Editor’s Note: The following is an excerpt of remarks made Feb. 14, 2002, by NH Superior Court Associate Justice Kathleen A. McGuire to an annual conference of judges and justices of the peace of Vologda, Russia. Vologda’s legal community has been collaborating with counterparts in New Hampshire on a judicial improvement project for the past several years. Judge McGuire has been the leader of the New Hampshire delegation to the project, which was initiated by the NH Supreme Court and is funded through an international aid program.

THIS IS MY sixth visit to Vologda since May 1998, when I came here to explore the possibility with Ivan Baraev, Vienamin Kutuzov and Yuri Smirnov of forming a partnership between the legal communities of the state of New Hampshire and the Oblast of Vologda. Since that first visit, many important changes have occurred. For example, the Court Administration Department has been created, the bailiff service formed, the Criminal Procedure Code rewritten, the Justice of the Peace system created, and a Council of Judges and a Judicial Qualification Commission reformed.

These changes, and many others, are visible and even dramatic. But a more subtle and difficult task lies ahead. You judges must gain the trust, respect and confidence of the public and especially of the people who use your courts to settle their disputes. The trust, respect and confidence of the people are essential to an independent judiciary, and an independent judiciary is essential to a free society.

You judges are crucial participants in a time of exciting possibilities for Russia. At the same time, you have enormous responsibilities. The situation in Russia today reminds me of the situation in America in 1776. I am currently reading the biography of John Adams, one of the signers of our Declaration of Independence and drafters of the US Constitution, and second president of the United States. In reading the book, I was struck by the unique opportunity our founding fathers had to create a new type of government, and by the enormous responsibility they had in ensuring that it would work. With a great deal of intelligence and hard work, they created a democratic government that thrives today based on a constitution designed to protect the independence of the judiciary, and thus, the liberties of its citizens.
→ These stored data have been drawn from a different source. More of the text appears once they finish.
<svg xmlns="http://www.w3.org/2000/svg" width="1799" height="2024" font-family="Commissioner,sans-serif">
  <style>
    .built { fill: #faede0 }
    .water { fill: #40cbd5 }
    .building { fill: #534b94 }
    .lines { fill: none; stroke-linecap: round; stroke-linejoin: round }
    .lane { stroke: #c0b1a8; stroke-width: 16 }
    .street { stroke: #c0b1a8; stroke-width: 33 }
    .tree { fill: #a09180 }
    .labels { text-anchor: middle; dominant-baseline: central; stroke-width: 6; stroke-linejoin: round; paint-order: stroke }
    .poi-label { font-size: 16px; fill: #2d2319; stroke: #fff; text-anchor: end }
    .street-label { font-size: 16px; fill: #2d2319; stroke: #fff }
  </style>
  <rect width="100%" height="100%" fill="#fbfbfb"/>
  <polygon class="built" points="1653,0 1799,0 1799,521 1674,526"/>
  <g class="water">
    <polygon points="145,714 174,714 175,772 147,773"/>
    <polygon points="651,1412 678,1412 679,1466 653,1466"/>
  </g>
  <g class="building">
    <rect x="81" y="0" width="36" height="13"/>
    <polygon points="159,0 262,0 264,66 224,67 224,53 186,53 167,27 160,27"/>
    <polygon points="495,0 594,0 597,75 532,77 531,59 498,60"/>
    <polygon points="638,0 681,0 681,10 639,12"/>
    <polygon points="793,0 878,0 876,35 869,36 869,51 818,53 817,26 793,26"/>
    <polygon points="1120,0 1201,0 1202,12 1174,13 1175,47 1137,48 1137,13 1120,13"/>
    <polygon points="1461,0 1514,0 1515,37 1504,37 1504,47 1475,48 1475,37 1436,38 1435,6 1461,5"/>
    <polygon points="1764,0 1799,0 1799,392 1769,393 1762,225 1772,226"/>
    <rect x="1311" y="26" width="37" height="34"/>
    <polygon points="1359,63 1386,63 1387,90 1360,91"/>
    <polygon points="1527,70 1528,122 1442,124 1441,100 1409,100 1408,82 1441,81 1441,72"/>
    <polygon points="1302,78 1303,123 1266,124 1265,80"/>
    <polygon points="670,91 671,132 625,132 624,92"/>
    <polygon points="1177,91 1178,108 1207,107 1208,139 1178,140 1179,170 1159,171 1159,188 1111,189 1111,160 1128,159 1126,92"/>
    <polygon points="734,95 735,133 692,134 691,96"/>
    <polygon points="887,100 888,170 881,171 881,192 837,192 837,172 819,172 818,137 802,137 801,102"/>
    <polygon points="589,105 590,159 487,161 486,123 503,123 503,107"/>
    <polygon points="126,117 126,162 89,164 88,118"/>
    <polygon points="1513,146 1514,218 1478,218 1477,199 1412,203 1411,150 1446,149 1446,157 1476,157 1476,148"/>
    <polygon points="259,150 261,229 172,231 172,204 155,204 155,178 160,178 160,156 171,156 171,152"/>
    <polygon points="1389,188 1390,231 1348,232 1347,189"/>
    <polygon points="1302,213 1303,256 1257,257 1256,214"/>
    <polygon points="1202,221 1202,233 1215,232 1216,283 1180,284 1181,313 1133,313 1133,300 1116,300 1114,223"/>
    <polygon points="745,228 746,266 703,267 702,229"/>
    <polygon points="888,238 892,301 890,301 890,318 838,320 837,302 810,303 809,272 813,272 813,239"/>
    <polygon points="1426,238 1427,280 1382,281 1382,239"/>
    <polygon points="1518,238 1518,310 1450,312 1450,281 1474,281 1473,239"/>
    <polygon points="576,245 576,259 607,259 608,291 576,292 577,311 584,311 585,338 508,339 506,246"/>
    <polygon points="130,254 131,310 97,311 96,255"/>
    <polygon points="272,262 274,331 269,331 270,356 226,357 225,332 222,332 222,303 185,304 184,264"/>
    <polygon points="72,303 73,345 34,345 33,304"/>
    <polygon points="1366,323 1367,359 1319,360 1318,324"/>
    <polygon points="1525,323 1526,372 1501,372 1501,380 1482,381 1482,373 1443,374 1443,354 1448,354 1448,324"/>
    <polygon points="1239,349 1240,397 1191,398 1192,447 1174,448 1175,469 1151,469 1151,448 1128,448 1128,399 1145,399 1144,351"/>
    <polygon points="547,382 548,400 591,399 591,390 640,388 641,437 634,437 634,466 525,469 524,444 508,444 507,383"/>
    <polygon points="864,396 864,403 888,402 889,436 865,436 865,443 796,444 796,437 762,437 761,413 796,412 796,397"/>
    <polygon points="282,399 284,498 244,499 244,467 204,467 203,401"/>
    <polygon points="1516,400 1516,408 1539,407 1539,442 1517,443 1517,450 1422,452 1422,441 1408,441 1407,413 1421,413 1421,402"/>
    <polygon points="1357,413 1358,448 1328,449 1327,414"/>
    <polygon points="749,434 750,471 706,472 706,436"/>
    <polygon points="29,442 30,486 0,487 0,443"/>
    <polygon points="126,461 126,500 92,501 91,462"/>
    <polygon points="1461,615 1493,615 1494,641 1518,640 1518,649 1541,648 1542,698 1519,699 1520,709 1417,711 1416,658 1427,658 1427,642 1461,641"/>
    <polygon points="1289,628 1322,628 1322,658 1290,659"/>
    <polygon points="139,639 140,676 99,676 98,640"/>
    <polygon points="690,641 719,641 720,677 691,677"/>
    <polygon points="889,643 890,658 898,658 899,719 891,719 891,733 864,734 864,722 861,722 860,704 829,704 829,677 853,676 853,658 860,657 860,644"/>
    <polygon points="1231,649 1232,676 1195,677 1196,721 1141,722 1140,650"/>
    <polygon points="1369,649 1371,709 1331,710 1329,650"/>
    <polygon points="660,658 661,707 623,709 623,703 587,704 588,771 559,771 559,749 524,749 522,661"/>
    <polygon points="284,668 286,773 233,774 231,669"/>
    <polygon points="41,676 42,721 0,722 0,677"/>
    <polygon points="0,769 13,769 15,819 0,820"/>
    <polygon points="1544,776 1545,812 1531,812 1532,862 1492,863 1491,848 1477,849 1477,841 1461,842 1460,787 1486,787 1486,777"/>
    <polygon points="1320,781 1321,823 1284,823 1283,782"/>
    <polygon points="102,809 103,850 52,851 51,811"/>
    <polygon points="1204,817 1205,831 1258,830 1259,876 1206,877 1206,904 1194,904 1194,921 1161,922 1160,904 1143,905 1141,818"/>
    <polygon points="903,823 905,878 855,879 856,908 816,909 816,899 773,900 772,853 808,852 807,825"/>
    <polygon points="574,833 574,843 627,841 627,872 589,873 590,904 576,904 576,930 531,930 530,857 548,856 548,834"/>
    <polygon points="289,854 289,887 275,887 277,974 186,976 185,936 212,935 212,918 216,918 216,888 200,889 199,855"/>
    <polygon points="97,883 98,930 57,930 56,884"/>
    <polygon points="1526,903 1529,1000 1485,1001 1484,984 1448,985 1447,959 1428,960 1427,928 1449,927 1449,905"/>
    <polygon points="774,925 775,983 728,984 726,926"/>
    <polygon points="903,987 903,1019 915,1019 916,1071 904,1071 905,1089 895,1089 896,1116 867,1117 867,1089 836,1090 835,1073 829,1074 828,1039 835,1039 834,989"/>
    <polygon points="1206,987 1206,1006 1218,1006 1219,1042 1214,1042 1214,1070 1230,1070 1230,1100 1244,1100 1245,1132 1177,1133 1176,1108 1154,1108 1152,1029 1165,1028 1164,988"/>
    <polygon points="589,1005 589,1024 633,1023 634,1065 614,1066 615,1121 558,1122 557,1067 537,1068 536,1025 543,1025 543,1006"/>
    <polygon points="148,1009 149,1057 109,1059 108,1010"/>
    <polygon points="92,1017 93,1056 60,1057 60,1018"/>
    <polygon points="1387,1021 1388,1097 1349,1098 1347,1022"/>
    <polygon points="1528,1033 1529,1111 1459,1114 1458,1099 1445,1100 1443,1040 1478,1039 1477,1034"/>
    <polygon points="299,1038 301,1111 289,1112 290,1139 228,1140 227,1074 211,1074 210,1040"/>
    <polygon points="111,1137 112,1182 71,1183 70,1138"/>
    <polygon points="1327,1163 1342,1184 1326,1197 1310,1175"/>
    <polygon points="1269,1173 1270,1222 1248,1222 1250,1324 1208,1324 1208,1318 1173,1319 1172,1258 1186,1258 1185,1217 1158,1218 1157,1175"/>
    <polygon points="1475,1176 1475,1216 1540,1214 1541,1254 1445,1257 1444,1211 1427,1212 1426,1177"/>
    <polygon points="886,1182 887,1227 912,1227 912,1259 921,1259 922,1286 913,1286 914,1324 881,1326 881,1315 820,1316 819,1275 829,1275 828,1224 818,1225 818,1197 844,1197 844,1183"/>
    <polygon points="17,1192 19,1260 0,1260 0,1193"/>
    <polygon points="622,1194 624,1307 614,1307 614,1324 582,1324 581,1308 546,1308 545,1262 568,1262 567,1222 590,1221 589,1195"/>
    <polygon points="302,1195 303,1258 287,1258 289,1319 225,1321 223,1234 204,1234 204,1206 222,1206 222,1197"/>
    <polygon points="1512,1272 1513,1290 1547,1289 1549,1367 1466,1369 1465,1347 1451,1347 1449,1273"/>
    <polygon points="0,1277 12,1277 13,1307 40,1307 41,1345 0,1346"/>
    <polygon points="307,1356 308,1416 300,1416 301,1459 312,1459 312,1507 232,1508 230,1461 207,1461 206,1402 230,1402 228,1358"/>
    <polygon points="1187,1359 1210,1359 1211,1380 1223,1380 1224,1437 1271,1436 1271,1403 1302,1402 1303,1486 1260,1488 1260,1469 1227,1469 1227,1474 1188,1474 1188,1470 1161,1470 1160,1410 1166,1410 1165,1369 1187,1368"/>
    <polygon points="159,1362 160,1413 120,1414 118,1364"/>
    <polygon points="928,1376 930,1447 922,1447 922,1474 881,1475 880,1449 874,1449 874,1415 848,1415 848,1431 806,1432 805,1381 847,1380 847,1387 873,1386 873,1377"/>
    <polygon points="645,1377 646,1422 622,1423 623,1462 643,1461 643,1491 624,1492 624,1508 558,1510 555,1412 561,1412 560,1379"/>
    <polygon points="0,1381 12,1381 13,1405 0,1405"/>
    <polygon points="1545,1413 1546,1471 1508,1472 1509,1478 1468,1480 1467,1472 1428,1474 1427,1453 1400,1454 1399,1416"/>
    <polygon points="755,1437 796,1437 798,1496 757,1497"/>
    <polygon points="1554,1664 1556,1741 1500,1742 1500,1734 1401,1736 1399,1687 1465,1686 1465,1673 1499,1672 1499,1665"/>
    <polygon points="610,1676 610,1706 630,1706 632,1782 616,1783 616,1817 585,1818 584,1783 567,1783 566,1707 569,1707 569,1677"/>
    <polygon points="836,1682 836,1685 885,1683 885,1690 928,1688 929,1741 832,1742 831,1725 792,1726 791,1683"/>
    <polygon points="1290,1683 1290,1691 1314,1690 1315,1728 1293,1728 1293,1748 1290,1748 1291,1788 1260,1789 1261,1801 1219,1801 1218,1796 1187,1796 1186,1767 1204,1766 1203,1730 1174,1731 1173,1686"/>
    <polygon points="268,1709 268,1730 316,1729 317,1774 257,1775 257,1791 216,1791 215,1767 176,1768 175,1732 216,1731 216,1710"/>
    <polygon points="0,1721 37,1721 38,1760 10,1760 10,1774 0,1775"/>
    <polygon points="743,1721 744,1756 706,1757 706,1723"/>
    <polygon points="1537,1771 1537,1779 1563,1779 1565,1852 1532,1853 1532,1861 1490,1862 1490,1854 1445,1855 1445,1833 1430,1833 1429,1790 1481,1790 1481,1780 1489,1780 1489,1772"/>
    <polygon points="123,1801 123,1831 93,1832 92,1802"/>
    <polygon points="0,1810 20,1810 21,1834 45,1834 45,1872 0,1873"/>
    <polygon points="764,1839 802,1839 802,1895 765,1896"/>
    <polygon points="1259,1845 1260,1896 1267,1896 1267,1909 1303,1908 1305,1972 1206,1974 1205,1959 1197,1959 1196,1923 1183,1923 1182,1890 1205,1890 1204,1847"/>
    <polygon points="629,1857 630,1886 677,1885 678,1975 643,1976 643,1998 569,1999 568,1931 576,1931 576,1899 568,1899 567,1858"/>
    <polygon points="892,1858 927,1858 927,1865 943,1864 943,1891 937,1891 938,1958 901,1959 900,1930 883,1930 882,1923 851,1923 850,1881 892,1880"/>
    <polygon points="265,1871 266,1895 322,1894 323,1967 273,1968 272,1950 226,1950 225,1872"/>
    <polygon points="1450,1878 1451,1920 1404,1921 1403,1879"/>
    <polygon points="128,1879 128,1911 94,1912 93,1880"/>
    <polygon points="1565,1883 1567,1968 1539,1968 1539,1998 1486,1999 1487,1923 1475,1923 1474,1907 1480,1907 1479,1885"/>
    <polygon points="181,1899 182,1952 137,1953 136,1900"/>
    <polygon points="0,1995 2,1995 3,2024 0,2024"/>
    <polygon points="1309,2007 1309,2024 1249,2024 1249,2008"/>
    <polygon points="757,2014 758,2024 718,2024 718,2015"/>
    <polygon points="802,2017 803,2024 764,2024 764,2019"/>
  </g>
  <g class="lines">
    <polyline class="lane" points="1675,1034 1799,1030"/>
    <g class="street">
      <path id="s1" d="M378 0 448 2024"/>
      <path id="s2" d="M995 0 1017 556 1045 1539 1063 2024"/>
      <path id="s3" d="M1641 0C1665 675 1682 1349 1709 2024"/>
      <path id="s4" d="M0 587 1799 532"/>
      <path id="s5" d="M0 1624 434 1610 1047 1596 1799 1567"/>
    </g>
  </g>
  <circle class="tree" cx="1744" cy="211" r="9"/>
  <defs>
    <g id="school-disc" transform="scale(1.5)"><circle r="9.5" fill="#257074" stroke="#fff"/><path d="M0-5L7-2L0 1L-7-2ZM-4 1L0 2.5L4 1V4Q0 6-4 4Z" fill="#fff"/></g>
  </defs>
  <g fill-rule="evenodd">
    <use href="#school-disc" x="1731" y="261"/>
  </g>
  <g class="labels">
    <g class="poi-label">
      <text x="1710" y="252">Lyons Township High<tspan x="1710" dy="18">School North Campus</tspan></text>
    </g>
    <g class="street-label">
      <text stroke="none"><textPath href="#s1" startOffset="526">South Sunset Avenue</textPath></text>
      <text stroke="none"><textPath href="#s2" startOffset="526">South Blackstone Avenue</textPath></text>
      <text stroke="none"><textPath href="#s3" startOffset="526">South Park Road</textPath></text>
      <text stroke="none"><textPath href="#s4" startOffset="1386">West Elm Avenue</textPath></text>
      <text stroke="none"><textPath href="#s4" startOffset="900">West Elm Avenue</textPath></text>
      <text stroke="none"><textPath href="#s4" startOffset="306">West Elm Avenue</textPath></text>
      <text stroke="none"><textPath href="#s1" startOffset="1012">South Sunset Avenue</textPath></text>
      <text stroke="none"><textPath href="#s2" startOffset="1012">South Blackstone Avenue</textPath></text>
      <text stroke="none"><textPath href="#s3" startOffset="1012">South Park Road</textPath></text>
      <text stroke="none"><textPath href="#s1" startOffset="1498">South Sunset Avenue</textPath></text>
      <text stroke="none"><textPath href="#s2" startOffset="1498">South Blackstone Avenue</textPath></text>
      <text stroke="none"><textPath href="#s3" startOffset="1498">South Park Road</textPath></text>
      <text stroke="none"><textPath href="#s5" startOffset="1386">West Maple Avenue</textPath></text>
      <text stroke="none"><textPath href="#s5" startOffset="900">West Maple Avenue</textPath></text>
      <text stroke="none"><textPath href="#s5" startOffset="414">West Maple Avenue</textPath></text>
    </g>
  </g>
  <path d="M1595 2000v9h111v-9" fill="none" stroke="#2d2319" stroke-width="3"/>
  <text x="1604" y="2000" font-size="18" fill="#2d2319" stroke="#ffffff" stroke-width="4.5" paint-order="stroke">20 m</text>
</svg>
With the collapse of the Soviet Union, Russia, too, is in a unique position to create a brand new government. The constitution you adopted in 1993 is a model for a democratic government and a society governed by the rule of law, not by the cult of personality.

The role of the judiciary is critical in implementing the mandates of your constitution. Not only must the judiciary be strong and independent, but the people must perceive that the judiciary is strong and independent, and that it is fair. Achieving this goal today in Russia will be more difficult, I think, than it was when the United States was founded because you must overcome a tradition of a judiciary that was not independent of the government and, therefore, could not be trusted to be fair and impartial.

You have a difficult and crucial task ahead, but your desire and dedication to achieving a respected and independent judiciary cannot be doubted. I spoke earlier about the wisdom and hard work of John Adams and our other founding fathers. Those qualities are present in this room. I want you to know that you have the faith, good will and support of the people of the United States, particularly of the legal community of New Hampshire, in achieving your goal.